* Exercice
Présentez sous forme de tableau Markdown tout ce qui va du début du matériel jusqu'à la ligne contenant "Outros jogos de meninas dive", incluse. Prévoyez une colonne Rang pour le numéro de chaque ligne et une colonne Texte pour la ligne elle-même, omettez les lignes vides et laissez les images de côté.

* Matériel proposé
┄┄┄┄┄┄┄┄┄┄

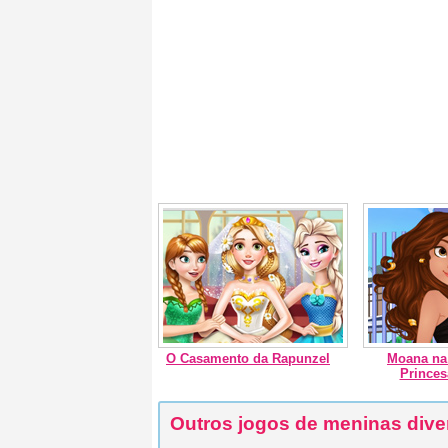
O Casamento da Rapunzel
Moana na
Princes
Outros jogos de meninas dive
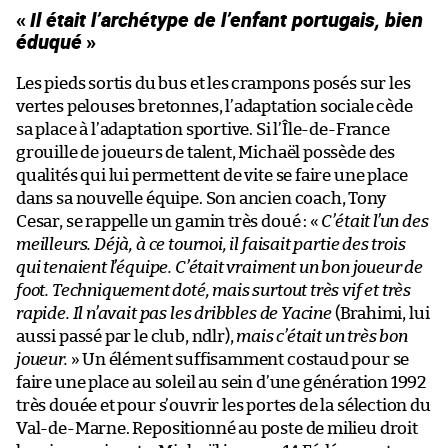
«
Il était l’archétype de l’enfant portugais, bien
éduqué
»
Les pieds sortis du bus et les crampons posés sur les
vertes pelouses bretonnes, l’adaptation sociale cède
sa place à l’adaptation sportive. Si l’Île-de-France
grouille de joueurs de talent, Michaël possède des
qualités qui lui permettent de vite se faire une place
dans sa nouvelle équipe. Son ancien coach, Tony
Cesar, se rappelle un gamin très doué : «
C’était l’un des
meilleurs. Déjà, à ce tournoi, il faisait partie des trois
qui tenaient l’équipe. C’était vraiment un bon joueur de
foot. Techniquement doté, mais surtout très vif et très
rapide. Il n’avait pas les dribbles de Yacine
(Brahimi, lui
aussi passé par le club, ndlr),
mais c’était un très bon
joueur.
» Un élément suffisamment costaud pour se
faire une place au soleil au sein d’une génération 1992
très douée et pour s’ouvrir les portes de la sélection du
Val-de-Marne. Repositionné au poste de milieu droit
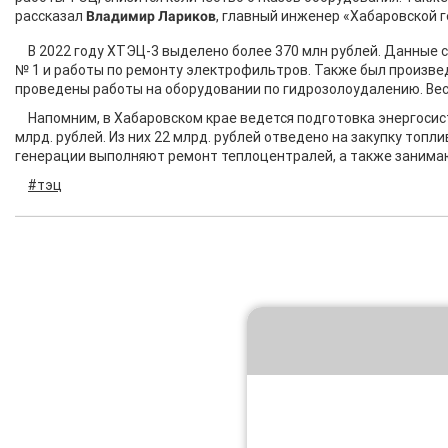
рассказал
Владимир Лариков
, главный инженер «Хабаровской 
В 2022 году ХТЭЦ-3 выделено более 370 млн рублей. Данные 
№ 1 и работы по ремонту электрофильтров. Также был произве
проведены работы на оборудовании по гидрозолоудалению. Вес
Напомним, в Хабаровском крае ведется подготовка энергосис
млрд. рублей. Из них 22 млрд. рублей отведено на закупку топл
генерации выполняют ремонт теплоцентралей, а также занимаю
#тэц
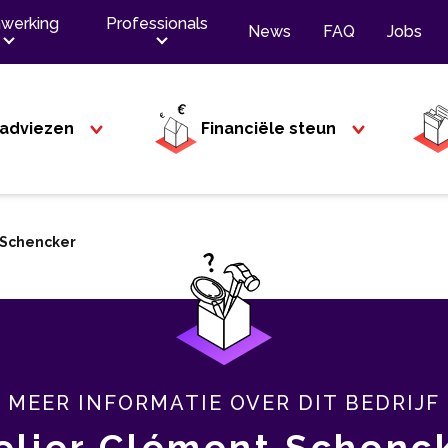
werking
Professionals
News
FAQ
Jobs
adviezen
Financiële steun
 Schencker
MEER INFORMATIE OVER DIT BEDRIJF
elier Clément Schenc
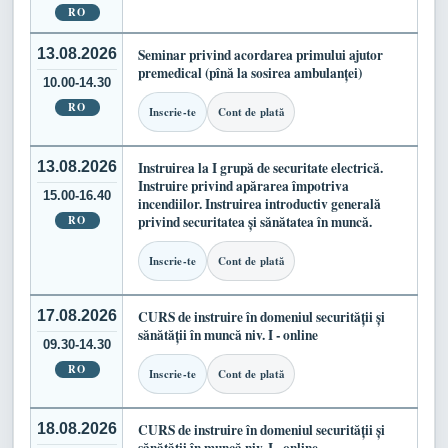
RO
13.08.2026
Seminar privind acordarea primului ajutor
premedical (pînă la sosirea ambulanței)
10.00-14.30
RO
Inscrie-te
Cont de plată
13.08.2026
Instruirea la I grupă de securitate electrică.
Instruire privind apărarea împotriva
15.00-16.40
incendiilor. Instruirea introductiv generală
RO
privind securitatea și sănătatea în muncă.
Inscrie-te
Cont de plată
17.08.2026
CURS de instruire în domeniul securității și
sănătății în muncă niv. I - online
09.30-14.30
RO
Inscrie-te
Cont de plată
18.08.2026
CURS de instruire în domeniul securității și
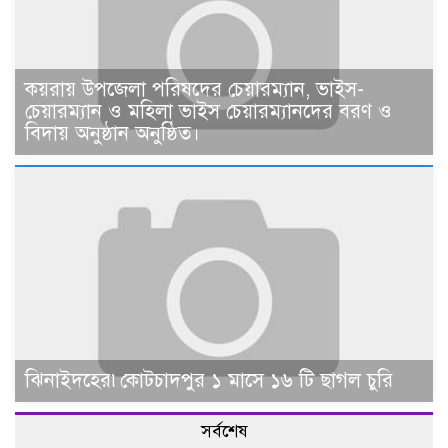
কয়রায় উপজেলা পরিষদের চেয়ারম্যান, ভাইস-
চেয়ারম্যান ও মহিলা ভাইস চেয়ারম্যানদের বরণ ও
বিদায় অনুষ্ঠান অনুষ্ঠিত।
ঝিনাইদহের৷কোটচাদপুর ১ মাসে ১৬ টি ছাগল চুরি
সর্বশেষ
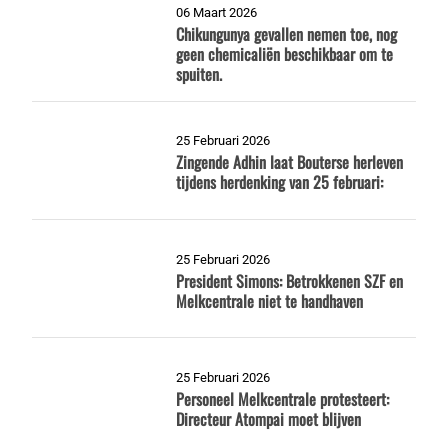
06 Maart 2026
Chikungunya gevallen nemen toe, nog
geen chemicaliën beschikbaar om te
spuiten.
25 Februari 2026
Zingende Adhin laat Bouterse herleven
tijdens herdenking van 25 februari:
25 Februari 2026
President Simons: Betrokkenen SZF en
Melkcentrale niet te handhaven
25 Februari 2026
Personeel Melkcentrale protesteert:
Directeur Atompai moet blijven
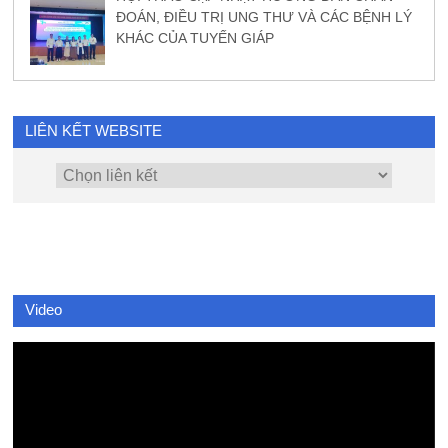
ĐOÁN, ĐIỀU TRỊ UNG THƯ VÀ CÁC BỆNH LÝ
KHÁC CỦA TUYẾN GIÁP
LIÊN KẾT WEBSITE
Video
Video
Player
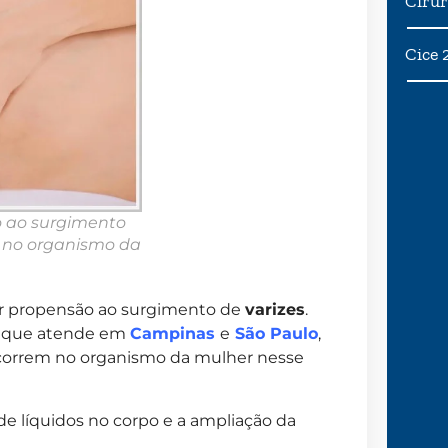
Cirur
Cice 
 ao surgimento
 no organismo da
or propensão ao surgimento de
varizes
.
, que atende em
Campinas
e
São Paulo
,
correm no organismo da mulher nesse
 líquidos no corpo e a ampliação da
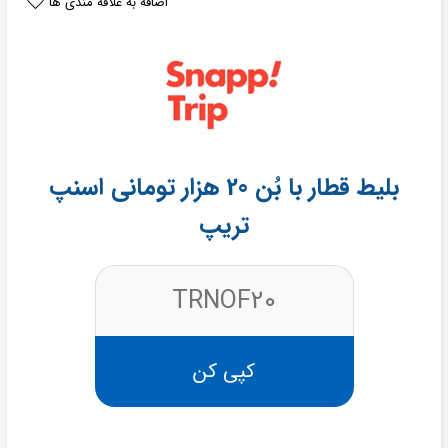
اضافه به علاقه مندی ها
بلیط قطار با بُن 20 هزار تومانی اسنپ
تریپ
TRNOF20
کپی کن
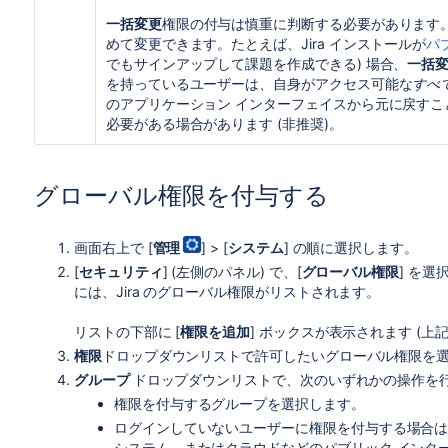
一括変更
権限の付与は慎重に判断する必要があります
めて変更できます。たとえば、Jira インストールが
パ
でもサインアップして課題を作成できる) 場合、
一括
を持っているユーザーは、自身がアクセス可能な
すべ
のアプリケーション インターフェイスから元に戻す
必要がある場合があります (非推奨)。
グローバル権限を付与する
画面右上で [
管理
] > [
システム
] の順に選択します。
[
セキュリティ
] (左側のパネル) で、[
グローバル権限
] を選
には、Jira のグローバル権限がリストされます。
リストの下部に [
権限を追加
] ボックスが表示されます (
権限
ドロップダウンリストで許可したいグローバル権限を
グループ
ドロップダウンリストで、次のいずれかの操作を
権限を付与するグループを選択します。
ログインしていないユーザーに権限を付与する場合は
システム、またはクラウドなどのパブリック インタ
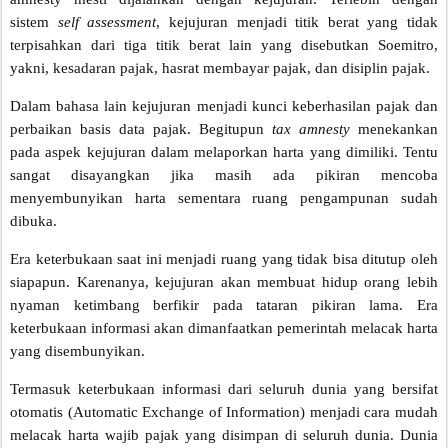
sistem
self assessment
, kejujuran menjadi titik berat yang tidak
terpisahkan dari tiga titik berat lain yang disebutkan Soemitro,
yakni, kesadaran pajak, hasrat membayar pajak, dan disiplin pajak.
Dalam bahasa lain kejujuran menjadi kunci keberhasilan pajak dan
perbaikan basis data pajak. Begitupun
tax amnesty
menekankan
pada aspek kejujuran dalam melaporkan harta yang dimiliki. Tentu
sangat disayangkan jika masih ada pikiran mencoba
menyembunyikan harta sementara ruang pengampunan sudah
dibuka.
Era keterbukaan saat ini menjadi ruang yang tidak bisa ditutup oleh
siapapun. Karenanya, kejujuran akan membuat hidup orang lebih
nyaman ketimbang berfikir pada tataran pikiran lama. Era
keterbukaan informasi akan dimanfaatkan pemerintah melacak harta
yang disembunyikan.
Termasuk keterbukaan informasi dari seluruh dunia yang bersifat
otomatis (Automatic Exchange of Information) menjadi cara mudah
melacak harta wajib pajak yang disimpan di seluruh dunia. Dunia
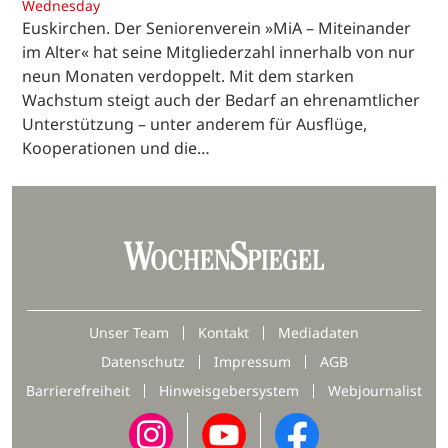
Wednesday
Euskirchen. Der Seniorenverein »MiA – Miteinander
im Alter« hat seine Mitgliederzahl innerhalb von nur
neun Monaten verdoppelt. Mit dem starken
Wachstum steigt auch der Bedarf an ehrenamtlicher
Unterstützung – unter anderem für Ausflüge,
Kooperationen und die…
Unser Team
Kontakt
Mediadaten
Datenschutz
Impressum
AGB
Barrierefreiheit
Hinweisgebersystem
Webjournalist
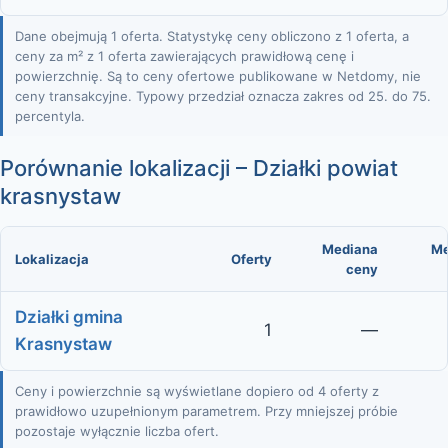
Dane obejmują 1 oferta. Statystykę ceny obliczono z 1 oferta, a
ceny za m² z 1 oferta zawierających prawidłową cenę i
powierzchnię. Są to ceny ofertowe publikowane w Netdomy, nie
ceny transakcyjne. Typowy przedział oznacza zakres od 25. do 75.
percentyla.
Porównanie lokalizacji – Działki powiat
krasnystaw
Mediana
Me
Lokalizacja
Oferty
ceny
Działki gmina
1
—
Krasnystaw
Ceny i powierzchnie są wyświetlane dopiero od 4 oferty z
prawidłowo uzupełnionym parametrem. Przy mniejszej próbie
pozostaje wyłącznie liczba ofert.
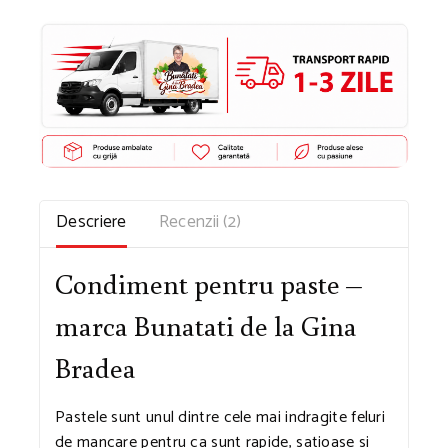
Descriere
Recenzii (2)
Condiment pentru paste –
marca Bunatati de la Gina
Bradea
Pastele sunt unul dintre cele mai indragite feluri
de mancare pentru ca sunt rapide, satioase si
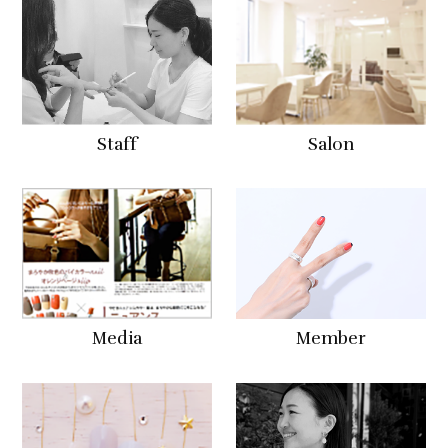
Staff
Salon
Media
Member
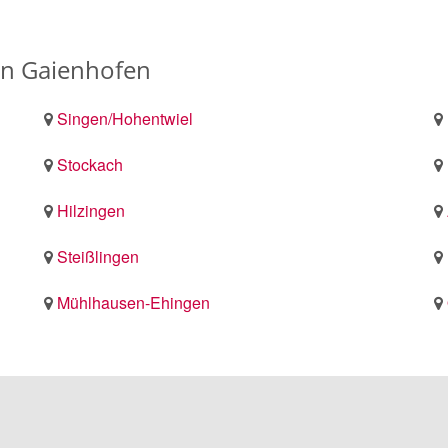
on Gaienhofen
Singen/Hohentwiel
Stockach
Hilzingen
Steißlingen
Mühlhausen-Ehingen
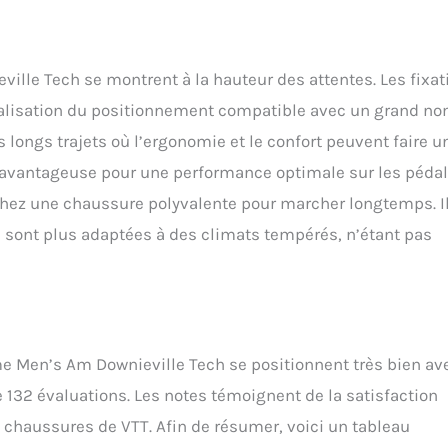
lle Tech se montrent à la hauteur des attentes. Les fixat
nnalisation du positionnement compatible avec un grand n
s longs trajets où l’ergonomie et le confort peuvent faire u
 : avantageuse pour une performance optimale sur les pédal
chez une chaussure polyvalente pour marcher longtemps. I
sont plus adaptées à des climats tempérés, n’étant pas
me Men’s Am Downieville Tech se positionnent très bien av
e 132 évaluations. Les notes témoignent de la satisfaction
 chaussures de VTT. Afin de résumer, voici un tableau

┄┄┄┄┄┄┄┄┄┄

* Corrigé
| Rang | Texte |
|---|---|
| 1 | O Casamento da Rapunzel |
| 2 | Moana na |
| 3 | Princes |
| 4 | Outros jogos de meninas dive |